• EXERCISE:
Retype the entries below word for word, leaving none out.

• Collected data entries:
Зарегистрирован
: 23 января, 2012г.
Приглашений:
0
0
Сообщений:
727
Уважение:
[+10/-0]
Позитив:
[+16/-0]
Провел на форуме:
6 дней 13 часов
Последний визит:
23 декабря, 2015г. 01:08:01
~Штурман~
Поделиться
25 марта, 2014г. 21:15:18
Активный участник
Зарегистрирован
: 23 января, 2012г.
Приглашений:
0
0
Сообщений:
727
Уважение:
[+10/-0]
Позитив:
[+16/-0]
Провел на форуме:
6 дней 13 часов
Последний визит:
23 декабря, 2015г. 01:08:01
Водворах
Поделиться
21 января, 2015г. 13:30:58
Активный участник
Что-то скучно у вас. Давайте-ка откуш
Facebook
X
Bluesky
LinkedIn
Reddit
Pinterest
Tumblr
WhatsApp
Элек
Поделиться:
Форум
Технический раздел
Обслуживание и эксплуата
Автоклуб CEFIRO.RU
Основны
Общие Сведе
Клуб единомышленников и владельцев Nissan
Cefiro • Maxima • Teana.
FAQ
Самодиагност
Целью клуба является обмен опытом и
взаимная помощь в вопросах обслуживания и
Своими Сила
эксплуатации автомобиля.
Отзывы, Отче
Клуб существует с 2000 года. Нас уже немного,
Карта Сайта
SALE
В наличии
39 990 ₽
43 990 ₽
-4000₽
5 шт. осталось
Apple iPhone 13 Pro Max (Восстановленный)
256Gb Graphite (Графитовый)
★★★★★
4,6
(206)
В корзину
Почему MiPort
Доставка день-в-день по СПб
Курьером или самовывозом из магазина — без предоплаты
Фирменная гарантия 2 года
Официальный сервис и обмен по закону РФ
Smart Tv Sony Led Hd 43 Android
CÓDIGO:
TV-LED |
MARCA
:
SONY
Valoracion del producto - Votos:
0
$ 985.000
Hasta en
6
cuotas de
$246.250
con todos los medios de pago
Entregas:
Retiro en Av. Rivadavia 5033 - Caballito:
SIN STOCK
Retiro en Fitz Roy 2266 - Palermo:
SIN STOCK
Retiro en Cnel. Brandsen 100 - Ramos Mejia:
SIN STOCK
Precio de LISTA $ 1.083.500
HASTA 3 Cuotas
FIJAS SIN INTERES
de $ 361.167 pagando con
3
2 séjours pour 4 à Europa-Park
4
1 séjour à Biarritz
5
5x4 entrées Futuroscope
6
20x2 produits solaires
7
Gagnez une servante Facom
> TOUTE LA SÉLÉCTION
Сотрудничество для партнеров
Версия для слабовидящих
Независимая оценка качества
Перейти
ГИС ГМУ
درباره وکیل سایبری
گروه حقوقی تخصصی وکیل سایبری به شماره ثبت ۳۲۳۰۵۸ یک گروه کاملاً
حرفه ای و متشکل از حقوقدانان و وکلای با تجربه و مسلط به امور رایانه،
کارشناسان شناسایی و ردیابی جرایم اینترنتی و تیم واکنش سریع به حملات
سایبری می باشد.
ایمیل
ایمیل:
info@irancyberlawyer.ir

• SOLUTION TO THIS EXERCISE:
Зарегистрирован
: 23 января, 2012г.
Приглашений:
0
0
Сообщений:
727
Уважение:
[+10/-0]
Позитив:
[+16/-0]
Провел на форуме:
6 дней 13 часов
Последний визит:
23 декабря, 2015г. 01:08:01
~Штурман~
Поделиться
25 марта, 2014г. 21:15:18
Активный участник
Зарегистрирован
: 23 января, 2012г.
Приглашений:
0
0
Сообщений:
727
Уважение:
[+10/-0]
Позитив:
[+16/-0]
Провел на форуме:
6 дней 13 часов
Последний визит:
23 декабря, 2015г. 01:08:01
Водворах
Поделиться
21 января, 2015г. 13:30:58
Активный участник
Что-то скучно у вас. Давайте-ка откуш
Facebook
X
Bluesky
LinkedIn
Reddit
Pinterest
Tumblr
WhatsApp
Элек
Поделиться:
Форум
Технический раздел
Обслуживание и эксплуата
Автоклуб CEFIRO.RU
Основны
Общие Сведе
Клуб единомышленников и владельцев Nissan
Cefiro • Maxima • Teana.
FAQ
Самодиагност
Целью клуба является обмен опытом и
взаимная помощь в вопросах обслуживания и
Своими Сила
эксплуатации автомобиля.
Отзывы, Отче
Клуб существует с 2000 года. Нас уже немного,
Карта Сайта
SALE
В наличии
39 990 ₽
43 990 ₽
-4000₽
5 шт. осталось
Apple iPhone 13 Pro Max (Восстановленный)
256Gb Graphite (Графитовый)
★★★★★
4,6
(206)
В корзину
Почему MiPort
Доставка день-в-день по СПб
Курьером или самовывозом из магазина — без предоплаты
Фирменная гарантия 2 года
Официальный сервис и обмен по закону РФ
Smart Tv Sony Led Hd 43 Android
CÓDIGO:
TV-LED |
MARCA
:
SONY
Valoracion del producto - Votos:
0
$ 985.000
Hasta en
6
cuotas de
$246.250
con todos los medios de pago
Entregas:
Retiro en Av. Rivadavia 5033 - Caballito:
SIN STOCK
Retiro en Fitz Roy 2266 - Palermo:
SIN STOCK
Retiro en Cnel. Brandsen 100 - Ramos Mejia:
SIN STOCK
Precio de LISTA $ 1.083.500
HASTA 3 Cuotas
FIJAS SIN INTERES
de $ 361.167 pagando con
3
2 séjours pour 4 à Europa-Park
4
1 séjour à Biarritz
5
5x4 entrées Futuroscope
6
20x2 produits solaires
7
Gagnez une servante Facom
> TOUTE LA SÉLÉCTION
Сотрудничество для партнеров
Версия для слабовидящих
Независимая оценка качества
Перейти
ГИС ГМУ
درباره وکیل سایبری
گروه حقوقی تخصصی وکیل سایبری به شماره ثبت ۳۲۳۰۵۸ یک گروه کاملاً
حرفه ای و متشکل از حقوقدانان و وکلای با تجربه و مسلط به امور رایانه،
کارشناسان شناسایی و ردیابی جرایم اینترنتی و تیم واکنش سریع به حملات
سایبری می باشد.
ایمیل
ایمیل:
info@irancyberlawyer.ir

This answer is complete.